O OLHAR DO CÃO

No meu humilde feixe de ideias eu já concebia o fato de que o cão se comunica através dos olhos. Agora, posso morrer tranquilo: a ciência está comigo. Pesquisadores da Hungria concluíram um estudo que revela que os cachorros possuem a faculdade de se comunicar utilizando-se das pupilas. Pupila de cão é algo muito sério. Nela está certamente uma das sete chaves que abrem todos os mistérios do mundo.

Considero-me meio irmão de todo cão. Sobretudo os vira-latas. Em um paralelo com os seres humanos, os vira-latas seriam os poetas do mundo canino. Ou loucos, os incompreendidos. Louvo-lhes a coragem de devorar até o último cálcio o osso da renúncia do glamour. Os olhos do vira-lata são a estreita janela por onde escapam o belo da tentativa, o incerto da aventura, o crepúsculo do medo. Os olhos do cão vira-lata são portadores da luz que apenas os mendigos humanos conseguem se alimentar. A luz que ilumina a poesia eterna da simplicidade de ir vivendo.

Fico grato pelos séculos dos séculos amém aos cientistas húngaros. A Hungria de hoje em diante será para mim uma espécie de Pasárgada irrealizável. Amo devotamente a Hungria e seus cientistas. E acima deles, a figura poética dos cães húngaros. Em casa de acontecer algum dia o Congresso Internacional dos Cães, exijo que seja na Hungria. Será o 1º Congresso Internacional sem a necessidade de intérpretes. A linguagem fluirá natural como o amor no coração dos apaixonados.

Ainda não estamos tão evoluídos como os cães. Enquanto nos insultamos em mandarim, alemão e inglês, os cães se espiam, sabendo-se seres superiores. Passam através do brilho dos olhos uma palavra de amor ou de súplica. Com uma fria telepatia, os cães conseguem entender que ainda não foi inventado nada que substitua a beleza da comunicação ocular. Para os cães não há a necessidade de idiomas. Seu idioma está na sua forma de inventar o mundo. Conseguem se comunicar pela mesma janela pela qual recebe a maior das comunicações: olhar a vida e saber-se forte por isso.

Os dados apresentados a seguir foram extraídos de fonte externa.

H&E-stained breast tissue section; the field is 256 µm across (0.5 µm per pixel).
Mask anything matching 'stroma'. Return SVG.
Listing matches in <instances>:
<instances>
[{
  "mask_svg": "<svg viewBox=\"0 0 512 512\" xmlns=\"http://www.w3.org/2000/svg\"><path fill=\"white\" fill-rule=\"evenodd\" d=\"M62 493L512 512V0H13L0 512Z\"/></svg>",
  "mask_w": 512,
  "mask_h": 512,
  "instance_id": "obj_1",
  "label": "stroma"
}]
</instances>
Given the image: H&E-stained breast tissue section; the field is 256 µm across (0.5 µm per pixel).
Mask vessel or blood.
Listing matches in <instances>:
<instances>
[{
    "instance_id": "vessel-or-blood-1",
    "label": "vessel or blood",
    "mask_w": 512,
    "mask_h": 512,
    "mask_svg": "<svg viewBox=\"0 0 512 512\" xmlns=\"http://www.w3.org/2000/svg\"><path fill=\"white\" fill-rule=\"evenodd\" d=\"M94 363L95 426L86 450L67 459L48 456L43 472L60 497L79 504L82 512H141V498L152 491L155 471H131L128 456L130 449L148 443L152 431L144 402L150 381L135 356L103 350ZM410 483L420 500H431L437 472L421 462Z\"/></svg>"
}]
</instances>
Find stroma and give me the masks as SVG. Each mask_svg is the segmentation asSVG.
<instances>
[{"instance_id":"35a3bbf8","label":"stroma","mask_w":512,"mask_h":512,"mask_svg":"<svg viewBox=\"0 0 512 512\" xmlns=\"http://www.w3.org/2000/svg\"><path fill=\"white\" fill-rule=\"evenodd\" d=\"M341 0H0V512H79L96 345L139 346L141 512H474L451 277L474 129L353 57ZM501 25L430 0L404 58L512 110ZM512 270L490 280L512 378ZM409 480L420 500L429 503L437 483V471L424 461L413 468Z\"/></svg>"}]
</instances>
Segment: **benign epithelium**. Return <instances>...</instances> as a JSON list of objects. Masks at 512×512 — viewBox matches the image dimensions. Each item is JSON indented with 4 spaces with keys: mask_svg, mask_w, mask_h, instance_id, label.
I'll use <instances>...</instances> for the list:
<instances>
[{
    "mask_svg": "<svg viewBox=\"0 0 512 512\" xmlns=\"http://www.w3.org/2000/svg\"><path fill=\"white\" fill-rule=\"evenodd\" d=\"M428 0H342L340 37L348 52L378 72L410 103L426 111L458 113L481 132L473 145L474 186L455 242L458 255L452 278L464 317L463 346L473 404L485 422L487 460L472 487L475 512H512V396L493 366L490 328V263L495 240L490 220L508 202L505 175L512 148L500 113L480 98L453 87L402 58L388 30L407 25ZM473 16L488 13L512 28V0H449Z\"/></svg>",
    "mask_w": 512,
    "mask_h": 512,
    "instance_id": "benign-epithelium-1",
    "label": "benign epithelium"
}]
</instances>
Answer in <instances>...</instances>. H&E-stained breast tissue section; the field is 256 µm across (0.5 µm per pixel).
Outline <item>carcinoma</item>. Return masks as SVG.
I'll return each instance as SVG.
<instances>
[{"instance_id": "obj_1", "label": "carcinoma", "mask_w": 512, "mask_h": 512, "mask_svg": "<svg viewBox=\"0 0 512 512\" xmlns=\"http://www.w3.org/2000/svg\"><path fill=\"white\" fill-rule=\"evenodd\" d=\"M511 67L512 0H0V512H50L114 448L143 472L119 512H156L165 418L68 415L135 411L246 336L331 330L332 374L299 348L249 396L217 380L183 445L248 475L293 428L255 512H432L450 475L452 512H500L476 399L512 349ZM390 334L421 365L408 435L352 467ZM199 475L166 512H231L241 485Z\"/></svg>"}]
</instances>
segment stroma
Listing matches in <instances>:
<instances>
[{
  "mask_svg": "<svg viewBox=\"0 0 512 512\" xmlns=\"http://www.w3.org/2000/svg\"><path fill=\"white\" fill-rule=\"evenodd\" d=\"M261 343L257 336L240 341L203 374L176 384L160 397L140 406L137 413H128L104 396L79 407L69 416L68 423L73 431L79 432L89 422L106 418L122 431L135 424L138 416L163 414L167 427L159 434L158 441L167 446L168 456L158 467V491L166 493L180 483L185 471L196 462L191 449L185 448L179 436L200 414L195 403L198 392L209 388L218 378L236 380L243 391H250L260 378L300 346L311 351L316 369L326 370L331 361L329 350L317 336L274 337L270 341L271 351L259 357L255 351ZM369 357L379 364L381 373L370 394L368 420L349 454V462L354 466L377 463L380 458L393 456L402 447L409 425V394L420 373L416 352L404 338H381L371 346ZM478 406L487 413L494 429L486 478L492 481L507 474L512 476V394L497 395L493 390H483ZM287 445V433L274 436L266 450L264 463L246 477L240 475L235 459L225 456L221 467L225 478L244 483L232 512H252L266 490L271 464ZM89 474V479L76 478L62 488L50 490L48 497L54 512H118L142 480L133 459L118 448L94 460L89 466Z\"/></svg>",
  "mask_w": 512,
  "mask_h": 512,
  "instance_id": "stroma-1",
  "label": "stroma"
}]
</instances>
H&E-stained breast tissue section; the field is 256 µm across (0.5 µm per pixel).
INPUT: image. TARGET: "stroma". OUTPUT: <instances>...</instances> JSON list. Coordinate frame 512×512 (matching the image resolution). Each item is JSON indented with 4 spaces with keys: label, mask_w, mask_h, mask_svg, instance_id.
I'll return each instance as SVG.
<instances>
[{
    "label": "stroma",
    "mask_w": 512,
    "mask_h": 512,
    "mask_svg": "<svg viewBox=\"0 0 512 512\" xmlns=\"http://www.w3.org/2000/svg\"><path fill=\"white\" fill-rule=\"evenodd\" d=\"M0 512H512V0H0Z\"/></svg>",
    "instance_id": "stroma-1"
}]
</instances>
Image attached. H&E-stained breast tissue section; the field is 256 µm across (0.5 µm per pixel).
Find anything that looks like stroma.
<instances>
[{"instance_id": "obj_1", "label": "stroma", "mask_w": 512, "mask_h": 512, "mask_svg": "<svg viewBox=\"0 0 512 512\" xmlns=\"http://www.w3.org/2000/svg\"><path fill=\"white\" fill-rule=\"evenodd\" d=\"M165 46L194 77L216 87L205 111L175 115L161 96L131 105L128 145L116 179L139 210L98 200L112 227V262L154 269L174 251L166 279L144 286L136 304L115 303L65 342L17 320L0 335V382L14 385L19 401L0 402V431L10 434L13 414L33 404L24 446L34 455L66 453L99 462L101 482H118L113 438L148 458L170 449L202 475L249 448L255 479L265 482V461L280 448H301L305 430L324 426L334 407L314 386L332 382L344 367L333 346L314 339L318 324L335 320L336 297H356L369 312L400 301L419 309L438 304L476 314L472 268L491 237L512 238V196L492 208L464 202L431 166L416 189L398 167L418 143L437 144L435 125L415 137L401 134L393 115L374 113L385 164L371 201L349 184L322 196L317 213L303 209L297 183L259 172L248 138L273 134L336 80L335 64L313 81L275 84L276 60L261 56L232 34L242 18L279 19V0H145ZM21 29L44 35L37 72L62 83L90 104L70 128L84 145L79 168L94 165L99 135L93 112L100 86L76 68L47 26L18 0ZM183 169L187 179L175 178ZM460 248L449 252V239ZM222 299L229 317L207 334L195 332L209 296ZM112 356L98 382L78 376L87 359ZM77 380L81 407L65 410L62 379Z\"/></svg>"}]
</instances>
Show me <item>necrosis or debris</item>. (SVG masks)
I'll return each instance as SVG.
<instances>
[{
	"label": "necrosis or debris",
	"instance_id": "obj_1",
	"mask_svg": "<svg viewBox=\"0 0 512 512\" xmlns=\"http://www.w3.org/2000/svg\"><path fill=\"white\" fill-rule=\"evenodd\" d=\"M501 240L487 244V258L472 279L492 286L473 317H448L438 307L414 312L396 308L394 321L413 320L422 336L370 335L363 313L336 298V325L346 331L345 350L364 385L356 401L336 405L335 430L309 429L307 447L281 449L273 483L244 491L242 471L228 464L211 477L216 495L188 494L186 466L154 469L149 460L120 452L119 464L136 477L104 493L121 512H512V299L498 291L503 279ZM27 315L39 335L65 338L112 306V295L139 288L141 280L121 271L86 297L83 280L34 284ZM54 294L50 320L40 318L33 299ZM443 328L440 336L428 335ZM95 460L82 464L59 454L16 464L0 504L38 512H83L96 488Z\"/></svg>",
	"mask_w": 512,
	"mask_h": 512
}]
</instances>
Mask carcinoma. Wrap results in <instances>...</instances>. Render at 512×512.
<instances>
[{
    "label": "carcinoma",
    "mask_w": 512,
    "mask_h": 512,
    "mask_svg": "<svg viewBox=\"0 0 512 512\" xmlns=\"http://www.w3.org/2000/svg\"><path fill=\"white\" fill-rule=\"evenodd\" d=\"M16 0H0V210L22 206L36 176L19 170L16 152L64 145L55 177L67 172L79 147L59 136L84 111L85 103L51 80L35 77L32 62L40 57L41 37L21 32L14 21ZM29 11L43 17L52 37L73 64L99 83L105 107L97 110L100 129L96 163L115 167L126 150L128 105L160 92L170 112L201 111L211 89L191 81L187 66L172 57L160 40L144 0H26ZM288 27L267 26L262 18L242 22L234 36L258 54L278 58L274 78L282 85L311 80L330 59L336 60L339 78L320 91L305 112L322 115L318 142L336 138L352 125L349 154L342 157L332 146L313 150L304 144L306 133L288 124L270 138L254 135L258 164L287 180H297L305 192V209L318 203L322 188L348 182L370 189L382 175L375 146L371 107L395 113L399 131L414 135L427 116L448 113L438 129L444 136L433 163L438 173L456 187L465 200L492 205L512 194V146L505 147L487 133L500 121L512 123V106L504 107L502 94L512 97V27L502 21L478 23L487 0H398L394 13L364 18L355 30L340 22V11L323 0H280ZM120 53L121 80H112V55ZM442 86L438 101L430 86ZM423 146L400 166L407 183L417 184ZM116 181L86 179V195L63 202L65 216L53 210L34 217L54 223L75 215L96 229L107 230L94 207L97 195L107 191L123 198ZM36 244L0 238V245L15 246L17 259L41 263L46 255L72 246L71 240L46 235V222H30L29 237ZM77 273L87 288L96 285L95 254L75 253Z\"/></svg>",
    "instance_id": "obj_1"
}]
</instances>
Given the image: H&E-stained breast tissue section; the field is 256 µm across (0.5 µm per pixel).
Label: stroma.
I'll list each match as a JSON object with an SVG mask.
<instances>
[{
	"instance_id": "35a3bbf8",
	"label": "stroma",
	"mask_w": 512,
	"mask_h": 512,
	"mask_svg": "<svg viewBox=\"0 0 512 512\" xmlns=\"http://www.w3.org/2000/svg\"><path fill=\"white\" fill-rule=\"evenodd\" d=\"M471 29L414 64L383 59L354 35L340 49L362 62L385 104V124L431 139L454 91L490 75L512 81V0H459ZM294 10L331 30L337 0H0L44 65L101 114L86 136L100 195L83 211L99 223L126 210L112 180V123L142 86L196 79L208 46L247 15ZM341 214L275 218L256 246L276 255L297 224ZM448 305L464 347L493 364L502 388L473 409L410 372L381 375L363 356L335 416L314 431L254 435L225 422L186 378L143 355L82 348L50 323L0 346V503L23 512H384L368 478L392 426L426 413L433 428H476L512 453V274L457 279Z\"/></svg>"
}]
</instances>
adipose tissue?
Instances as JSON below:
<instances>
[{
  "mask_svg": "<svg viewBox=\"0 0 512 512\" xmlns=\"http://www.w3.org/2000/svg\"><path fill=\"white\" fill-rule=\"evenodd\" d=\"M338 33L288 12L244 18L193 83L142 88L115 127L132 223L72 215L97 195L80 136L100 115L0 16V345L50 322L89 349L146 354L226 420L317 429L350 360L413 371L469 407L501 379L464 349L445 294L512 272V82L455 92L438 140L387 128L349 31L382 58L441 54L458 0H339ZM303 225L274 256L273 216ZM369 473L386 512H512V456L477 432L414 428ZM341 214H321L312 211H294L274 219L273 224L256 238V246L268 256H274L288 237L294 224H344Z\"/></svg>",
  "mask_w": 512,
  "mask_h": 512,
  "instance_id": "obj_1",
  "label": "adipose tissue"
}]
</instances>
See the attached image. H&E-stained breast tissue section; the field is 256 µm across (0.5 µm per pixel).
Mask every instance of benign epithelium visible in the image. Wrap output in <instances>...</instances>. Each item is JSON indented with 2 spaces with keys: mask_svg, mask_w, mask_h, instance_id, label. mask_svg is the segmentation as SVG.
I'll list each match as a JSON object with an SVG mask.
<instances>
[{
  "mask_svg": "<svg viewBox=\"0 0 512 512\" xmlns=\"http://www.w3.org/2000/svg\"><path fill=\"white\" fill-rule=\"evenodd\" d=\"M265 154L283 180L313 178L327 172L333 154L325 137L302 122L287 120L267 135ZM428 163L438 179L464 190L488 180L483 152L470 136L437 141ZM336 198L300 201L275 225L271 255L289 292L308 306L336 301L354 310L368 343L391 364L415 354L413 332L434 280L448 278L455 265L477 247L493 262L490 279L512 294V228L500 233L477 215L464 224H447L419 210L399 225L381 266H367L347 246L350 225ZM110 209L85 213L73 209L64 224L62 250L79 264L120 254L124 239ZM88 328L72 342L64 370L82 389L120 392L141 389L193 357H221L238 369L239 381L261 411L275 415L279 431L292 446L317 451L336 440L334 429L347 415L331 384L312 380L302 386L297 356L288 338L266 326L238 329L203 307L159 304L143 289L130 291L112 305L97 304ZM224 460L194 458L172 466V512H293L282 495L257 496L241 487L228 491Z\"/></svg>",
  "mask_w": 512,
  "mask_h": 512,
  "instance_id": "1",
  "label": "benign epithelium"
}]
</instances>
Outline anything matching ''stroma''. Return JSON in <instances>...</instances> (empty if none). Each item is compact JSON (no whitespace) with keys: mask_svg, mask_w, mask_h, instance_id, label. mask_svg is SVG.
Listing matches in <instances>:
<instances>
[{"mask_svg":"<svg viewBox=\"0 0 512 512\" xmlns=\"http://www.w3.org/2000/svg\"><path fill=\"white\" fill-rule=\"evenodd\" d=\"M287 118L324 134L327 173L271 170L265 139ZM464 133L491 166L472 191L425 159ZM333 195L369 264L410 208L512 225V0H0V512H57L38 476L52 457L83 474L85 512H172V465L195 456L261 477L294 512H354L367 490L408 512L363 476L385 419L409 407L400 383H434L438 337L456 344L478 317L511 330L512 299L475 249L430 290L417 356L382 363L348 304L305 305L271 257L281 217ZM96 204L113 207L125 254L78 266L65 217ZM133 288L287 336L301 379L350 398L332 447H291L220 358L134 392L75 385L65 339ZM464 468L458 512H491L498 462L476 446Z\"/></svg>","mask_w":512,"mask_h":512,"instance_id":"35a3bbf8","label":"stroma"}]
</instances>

Confesso com humilde vergonha: não tenho cachorro. Uma das maiores solidões é a de não ter um cachorro. Mas, se de repente, ao andar pela rua sozinho, sonhando com outra humanidade, eu me deparar com um cão, o mais vira-lata dos cães, saberei dizer, olhando nos seus olhos, como somos parecidos. Como estamos sozinhos no caos universal. De repente, poderei lhe recitar alguns de meus poemas, sem ter a gélida necessidade de furar o tédio do silêncio verbal. Usando simplesmente o brilho dos olhos lhe direi coisas absurdas que penso do amor, da vida e do coração das pessoas e dos bichos. Ele, eu sei, me compreenderá e me convidará a comer do seu osso, beber da sua água e viver no seu mundo. Sairemos nós dois a passear pelos pântanos da noite, cruzando com industriais, soldados e gerentes. Todos demasiadamente ocupados com suas funções.

Sem ser notados, seguiremos em nosso sarau. Talvez alguma menina boba de oito anos, ache bonito ver um homem passeando com o seu cão. Para ela, nós seremos como um possuidor e possuído. Deixaremos que ela acredite até a eternidade de sua infância que somos um dono com o seu cão a passear. Esconderemos do silêncio dos homens o nosso metafísico e interespecial segredo. Que somos apenas dois vira-latas, dois poetas, que de si não possuem nada, exceto o fato de ter um dia, na mais estranha descoberta, encontrado o sentido da vida.